Amplitude CFO Andrew Casey outlined the company’s 2026 transformation into a unified data and decisioning platform, anchored by new AI agent capabilities and a revamped pricing model. Management described a strategic shift from fragmented tools to a consolidated platform where agents enable "self-improving products." A major focus was the transition to a transparent, value-based pricing structure designed to remove friction and encourage multi-product adoption. Financially, Amplitude aims to expand Net Revenue Retention to 115% through cross-selling, while balancing new logo growth and optimizing long-term operating margins as it scales up-market.
Key Takeaways
- Pricing Overhaul: Amplitude replaced a complex, penalty-heavy billing model with a "value based uplift" system; instead of separate meters, the cost per event increases (e.g., from $20 to $26 or $32) as customers adopt additional modules like experimentation.
- AI Agent Rollout: New agent capabilities were introduced to automate insights, run experiments, and summarize session replays, lowering technical barriers for non-technical users.
- Net Retention Goals: Current Net Retention is approximately 105%, with a long-term goal of 115%; while 74% of customers use two products, only 20% utilize five, providing significant cross-sell opportunity.
- New Business Mix: The company is shifting from a 30% new logo / 70% expansion mix toward a balanced 50/50 or 40/60 split, achieving a record number of new lands over $100k in Q4.

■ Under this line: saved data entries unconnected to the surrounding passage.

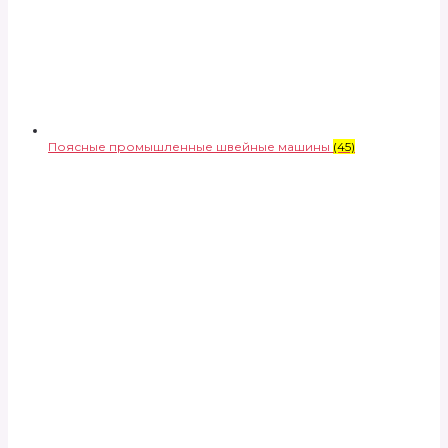
Поясные промышленные швейные машины
(45)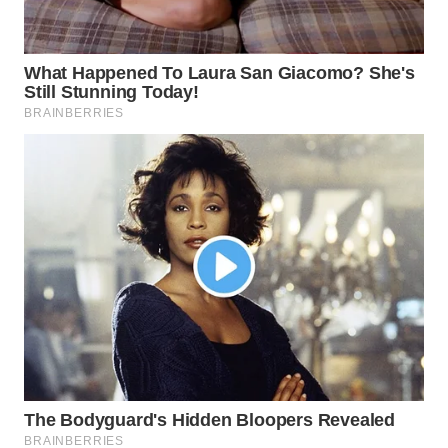
Wahana
Media
Group
WAHANA
NEWS
WAHANA
TANI
WAHANA
ADVOKAT
WAHANA
INFRASTRUKTUR
WAHANA
KONSUMEN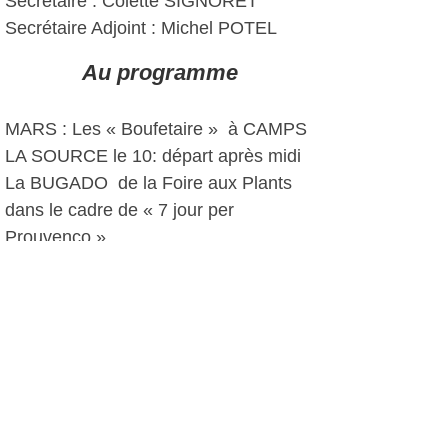
Secrétaire : Colette SIGNORET
Secrétaire Adjoint : Michel POTEL
Au programme
MARS : Les « Boufetaire » à CAMPS
LA SOURCE le 10: départ après midi
La BUGADO de la Foire aux Plants
dans le cadre de « 7 jour per
Prouvenço »
JUIN : Fête de Ste ANNE DU
CASTELLET
Fête de la Saint Pierre à
SANARY
JUILLET : Fête de la Saint Eloi au
BEAUSSET
AOUT : Pèlerinage de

- Partnership Expansion: Partner-originated pipeline has historically been only 2%, but the company targets a long-term goal of "north of 30%," leveraging relationships with AWS, HubSpot, and others.
- Long-Term Margins: Management targets long-term gross margins in the "low eighties" and plans to reduce Sales & Marketing expense from the low 40s to the "low thirties" as a percentage of revenue.
- Contract Durations: RPO grew 35% year-over-year with contract duration nearing 22 months, driven by a shift in enterprise deals from 12-month terms to 3-year commitments.
Q&A
Lucas Ursula (Morgan Stanley): What are the key variables you are most excited about regarding the platform's evolution over the next 12 to 18 months?
- Andrew Casey: The company is driving consolidation in a fragmented market by integrating applications like experimentation and session replay into one environment. The introduction of agents enables "self improving products" where the software autonomously generates insights and recommendations, making the platform crucial for product and marketing analytics.
Lucas Ursula (Morgan Stanley): Can you detail how the new pricing and packaging model works compared to the previous structure?
- Andrew Casey: The old model had "penalty" clauses charging 2x or 3x for overages, which inhibited adoption. The new model maintains the volumetric meter (data ingestion) used by "86% of our installed base" but applies a value-based uplift; for example, a base rate of $20 might rise to $32 per unit as customers add modules, providing "cost, predictability, transparency."
Lucas Ursula (Morgan Stanley): How do you plan to bridge the gap from the current 105% Net Retention to your long-term goal of 115%?
- Andrew Casey: Improvement will come from eliminating churn caused by poor historical selling practices (such as over-capacity contracts) and accelerating cross-sell. With "74% of our customers" on two products but only "20% of our customers" on five, there is substantial room to expand within the existing base using new modules.
Lucas Ursula (Morgan Stanley): What is the desired balance between new logo acquisition and expansion within the installed base?
- Andrew Casey: The mix has historically been "30% new logos and 70% expansion," but the goal is to shift this closer to "50/50 or 40/60." In Q4, the company saw a "record number of new logos" and lands greater than $100k, indicating progress toward this balance.